HR & Management

Yahoo! investor tells firm in 99-page slide to sack 9,000 staff, remove perks and get new CEO

2 min read

15 December 2015

Not pleased with Yahoo! regarding its current lack of strategy, Eric Jackson, MD of SpringOwl Asset Management, is offering an alternate plan – or may just be having a good old rant.

Despite five CEOs over ten years having tried and failed to turn the online giant around, Jackson reckons he has the answer.

In a 99-slide presentation, Jackson argues that there remains significant value within Yahoo! and that selling the core business would not benefit shareholders

But ultimately, it seems to have been crafted with the sole purpose of throwing CEO Marissa Mayer under the bus by picking apart and questioning her leadership.

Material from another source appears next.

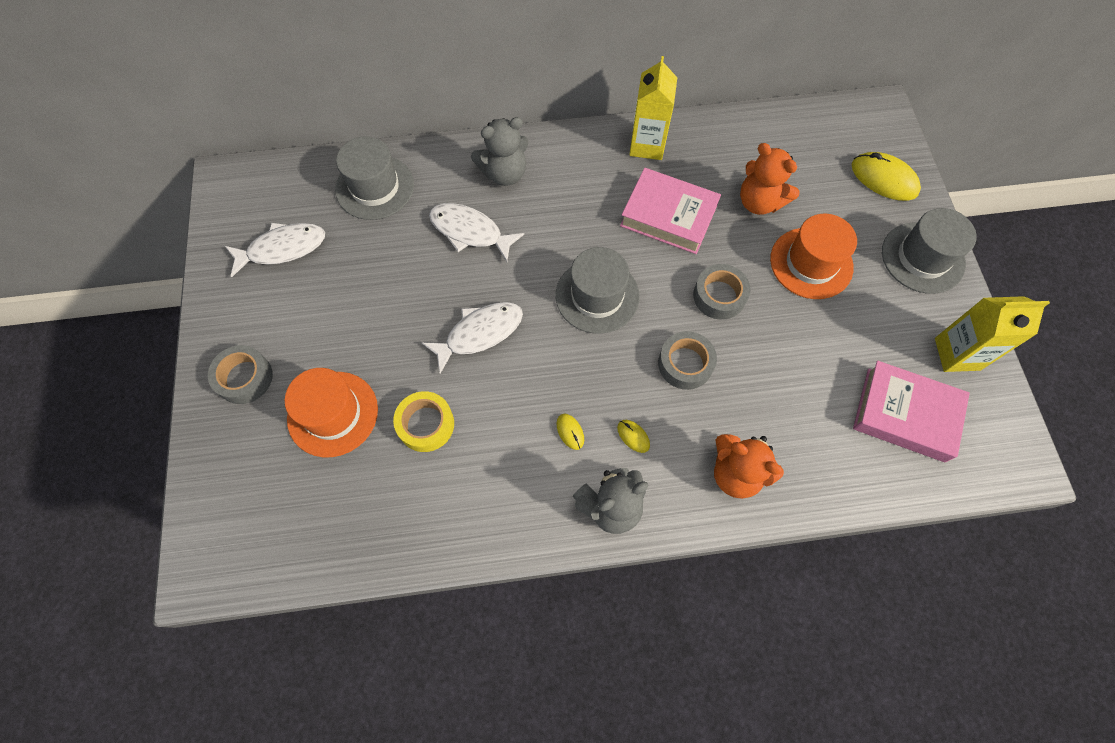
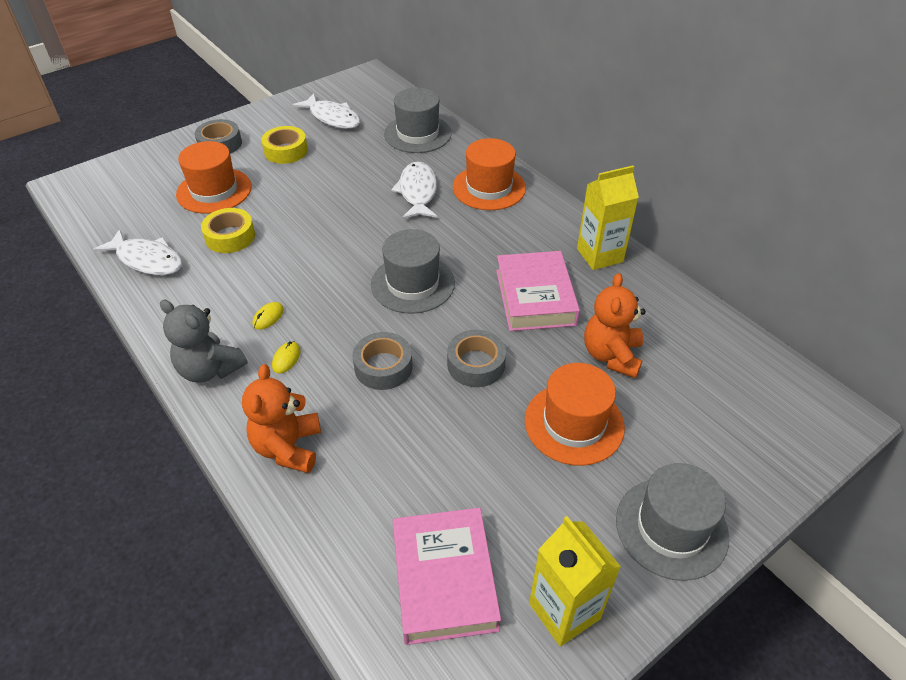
camera: 60 degrees right, 20 degrees down
white fish [421,302,523,374] -> white fish moved to [93,229,182,275]
grey teddy bear [471,117,529,186] -> orange hat [453,138,526,210]
yellow mouse [851,152,921,201] -> none
none -> yellow tape [261,126,308,164]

Indeed, he was calling for Mayer to be given the door, claiming that an operations-focused CEO would be better suited. 

It wasn’t the only thing that Jackson suggested needed to be scrapped. SpringOwl noted that all of Yahoo’s spending has cost the company around $450m in the past four years.

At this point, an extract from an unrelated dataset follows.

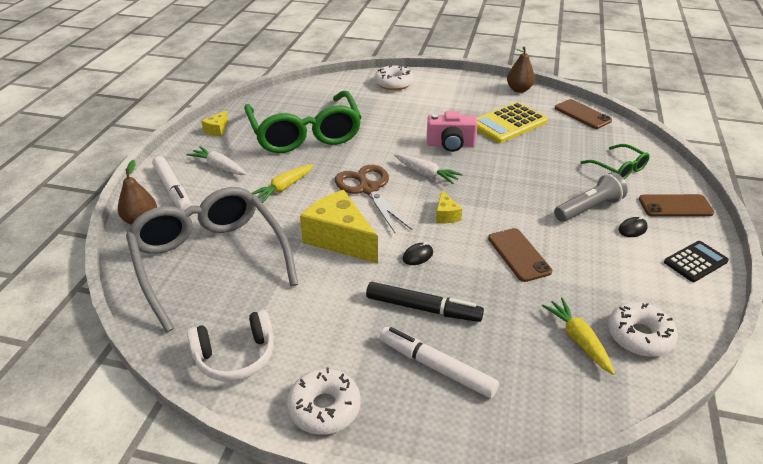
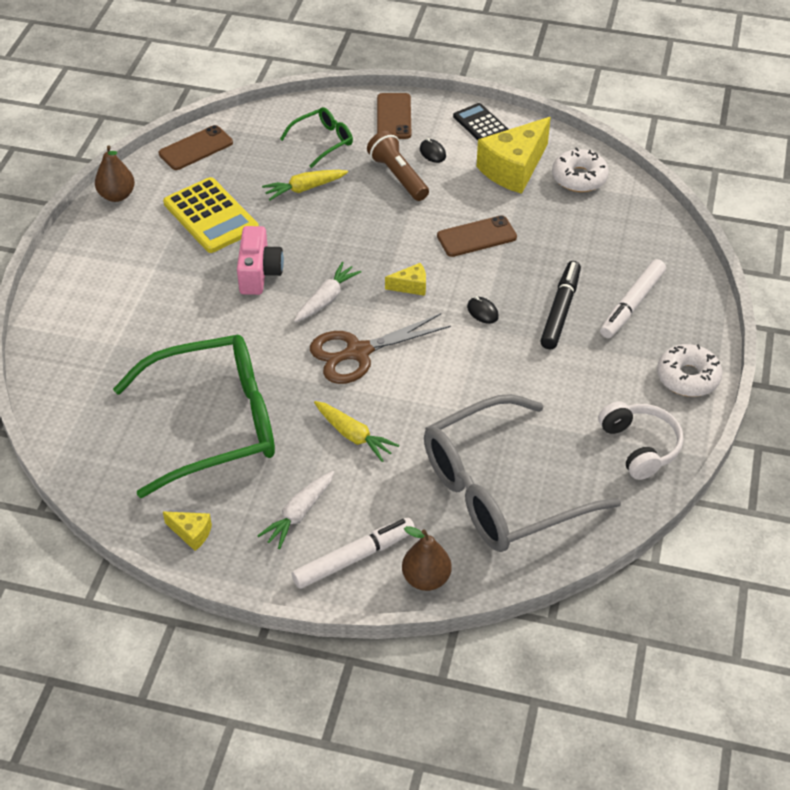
camera: 90 degrees left, 10 degrees up
yellow cheese [300,190,378,264] -> yellow cheese moved to [476,117,551,194]
white donut [375,65,414,90] -> none
yellow carrot [542,298,615,375] -> yellow carrot moved to [262,170,348,200]
grey flashlight [554,172,628,222] -> brown flashlight [367,131,429,201]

He said: “Yahoo! is like a startup and startups can’t afford luxurious caterers like Bon Appetit. The company should have no more lavish parties for employees like the Great Gatsby themed one in December 2015 costing $7m. That’s half an Instagram right there.”

It pointed accusingly at a Yahoo! Christmas party that cost $7m, and a Wizard of Oz photoshoot that costs $70,000.

A reduction in workforce, however, would enable the company to cut $2bn, according to Jackson. By his estimates, Yahoo! needs to slash its workforce by 75 per cent. He also proposed the sale of its iconic Sunnyvale campus so that it could lease the space required for a smaller workforce.

He added: “Yahoo! needs to go back to the old logo and raise the old Yahoo! billboard on the 101 into San Francisco to send a message that the era of Marissa Mayer is now over.”

Jackson also said: “No more wealth transfers of cash from Yahoo shareholders to boost the coffers of failed zombie companies on whose boards the CEO sits.”

The firm also claimed that Yahoo! needed to bring in a strategic partner to help it navigate the tax issues surrounding its Asian assets.